During operation of the engine 10, the piston 24 reciprocates in response to explosions within the combustion chamber 30 thereby rotating the crankshaft through the connecting rod 20. As the piston 24 moves toward the crankshaft, a collimated jet of lubricant is propelled from an injection nozzle (not shown) into the skirt cavity 82 where the lubricant is directed into the inlet hole 84. The lubricant passes through the inlet hole 84 to collect into the annular gallery 94. As the lubricant flows in the annular gallery 94,

the lubricant absorbs the heat of the piston 24, thereby removing heat from the piston 24 to cool the piston 24. From the annular gallery 94, the lubricant flows out of the lubrication holes 88,90, 92, flows into the passageways 86, or flows out of the exit hole 85. The lubrication that flows from the outer lubrication holes 88 flows directly to the bearing surface 72 offset from the longitudinal plane 78 to lubricate the bearing surfaces 72,100 of the wristpin 98 and the skirt 32. The lubricant that flows from the intermediate lubrication holes 90 flows directly to the bearing surface 72 along the longitudinal plane 78 to lubricate the bearing surfaces 72,100 of the wristpin 98 and the skirt 32. The recesses 64 within the annular groove 58 accumulate lubricant in order to concentrate flow of lubricant through the intermediate lubrication holes 90 and along the centerline of the bearing surfaces 72,100, i. e. , along the longitudinal plane 78.

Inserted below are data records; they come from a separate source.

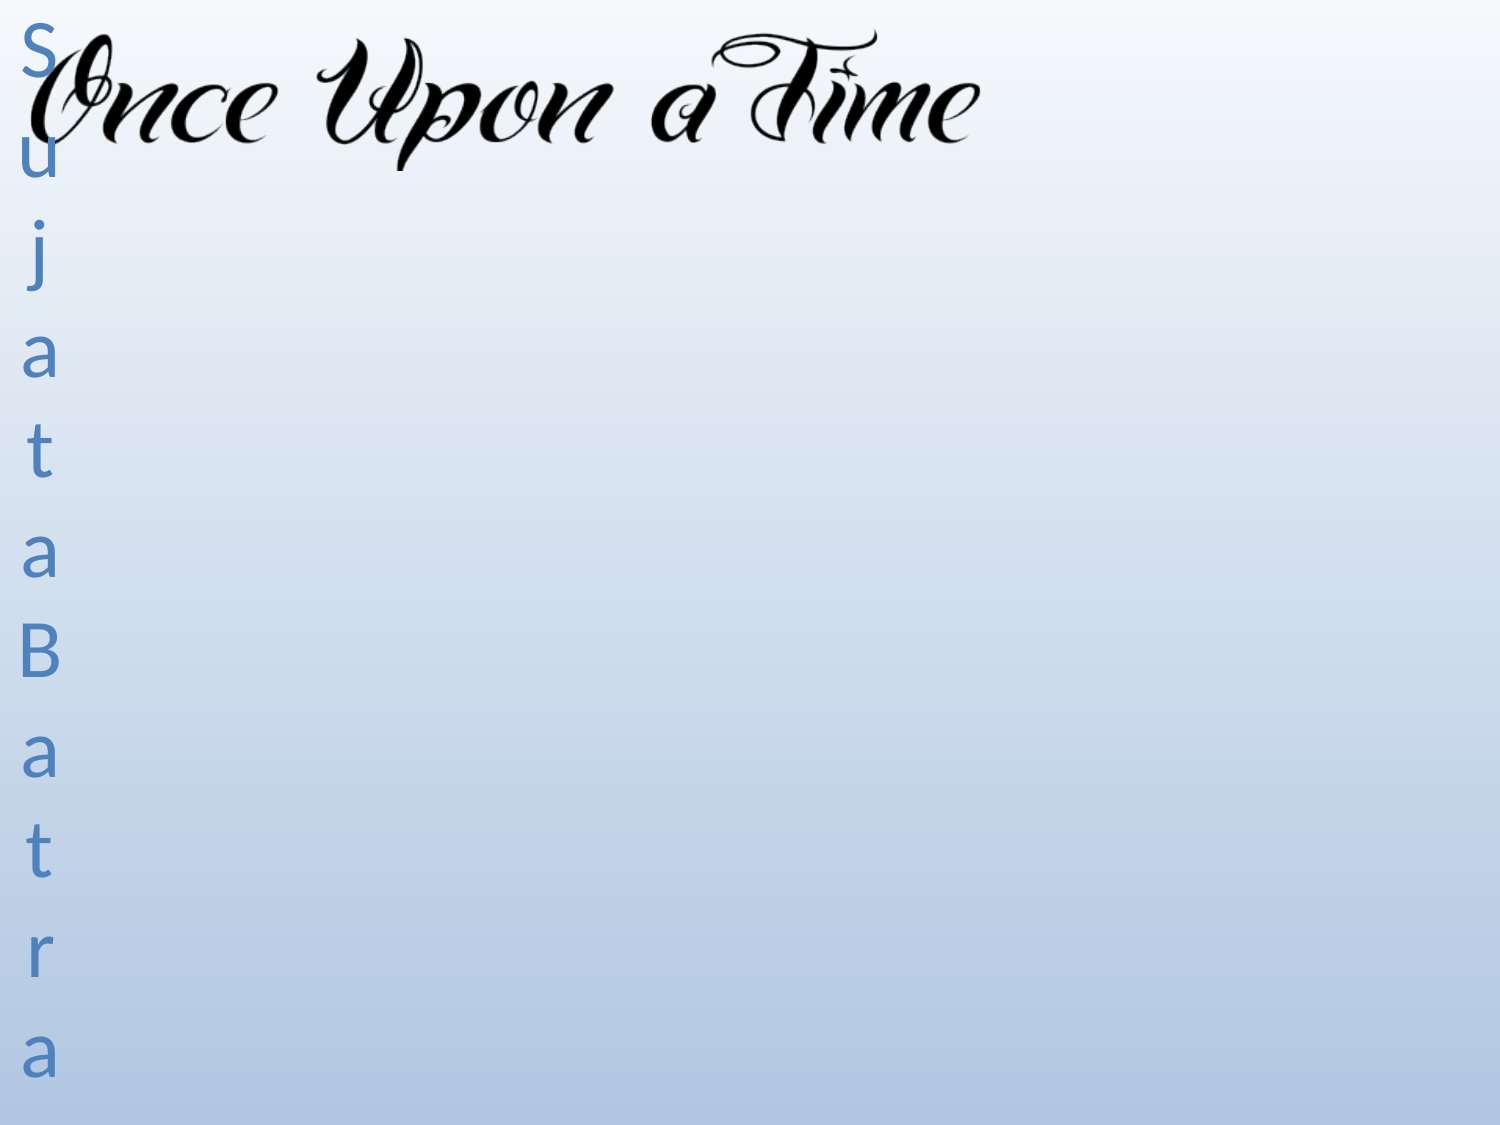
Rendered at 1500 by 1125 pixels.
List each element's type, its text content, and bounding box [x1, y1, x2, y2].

text_box [80, 28, 981, 171]
text_box Sujata Batra [0, 0, 80, 1102]
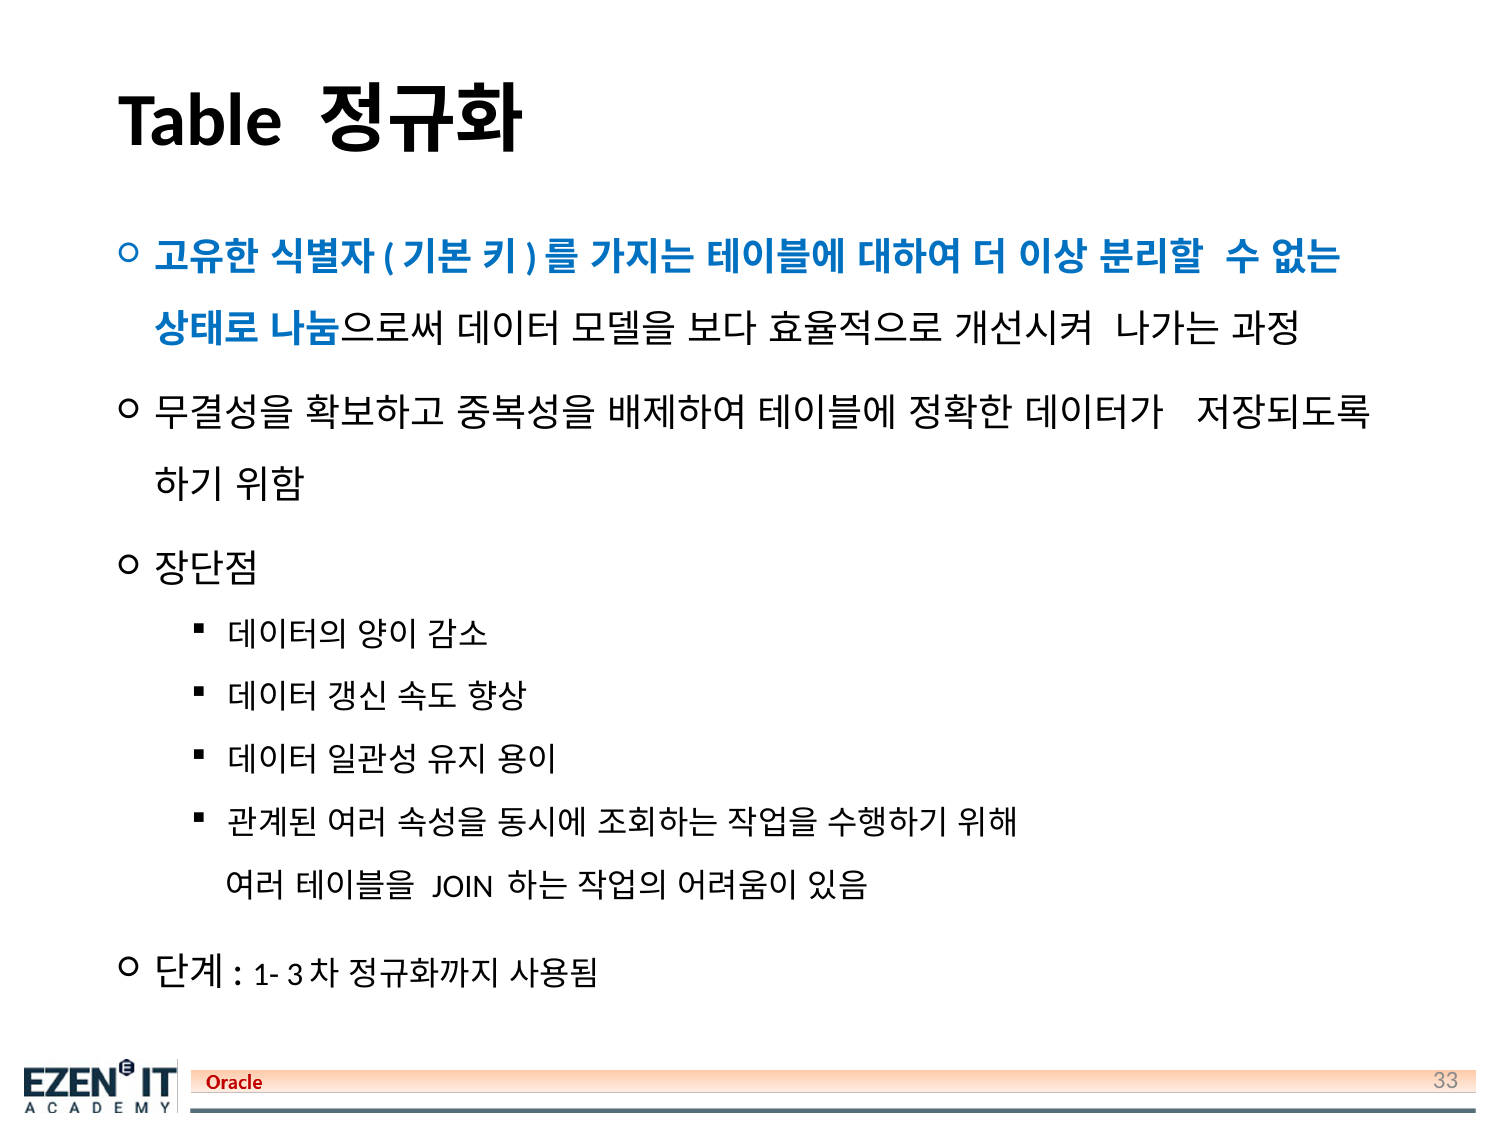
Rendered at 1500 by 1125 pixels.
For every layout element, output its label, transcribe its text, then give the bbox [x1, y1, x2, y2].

slide_number 33 [1400, 1048, 1474, 1109]
picture [24, 1059, 1476, 1113]
title Table 정규화 [103, 59, 1397, 183]
list 고유한 식별자(기본 키)를 가지는 테이블에 대하여 더 이상 분리할 수 없는 상태로 나눔으로써 데이터 모델을 보다 효율적으로 개선시켜 나가는 과정 무결성을 확보하고 중복성을 배제하여 테이블에 정확한 데이터가 저장되도록 하기 위함 장단점 데이터의 양이 감소 데이터 갱신 속도 향상 데이터 일관성 유지 용이 관계된 여러 속성을 동시에 조회하는 작업을 수행하기 위해 여러 테이블을 JOIN 하는 작업의 어려움이 있음 단계: 1- 3차 정규화까지 사용됨 [103, 197, 1397, 1014]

The portion of the lubricant that flows through the passageways 86 collects in the central cavity 96. From the central cavity 96, the lubricant flows through the central lubrication hole 92 directly to the center of the bearing surface 72 along the central axis 66 to lubricate the bearing surfaces 72,100 of the wristpin 98 and the skirt 32.

Lubricant flows directly from the annular gallery 94 of the piston 24 to the bearing surfaces 72, 100 of the wristpin 98 and the skirt 32 to thoroughly lubricate the bearing surfaces 72,100. This is advantageous over known lubrication systems because known systems expel cooling lubricant from a piston to a wristpin that is spaced a distance from the lower surface of the piston. The distance between the lower surface of the piston and the wristpin makes it difficult to control the flow of the lubricant toward the wristpin bearing surface. In contrast, the lubrication system of the present invention precisely directs the lubricant exiting the piston annular gallery 94 between the bearing surfaces 72, 100 of the wristpin 98 and the skirt 32.

The foregoing description of the present invention has been presented for purposes of illustration and description. Furthermore, the description is not intended to limit the invention to the form disclosed herein. Consequently, variations and modifications commensurate with the above teachings, and the skill or knowledge of the relevant art, are within the scope of the present invention. The embodiments described herein are further intended to explain best modes known for practicing the invention and to enable others skilled in the art to utilize the invention in such, or other, embodiments and with various modifications required by the particular applications or uses of the present invention. It is intended that the appended claims be construed to include alternative embodiments to the extent permitted by the prior art.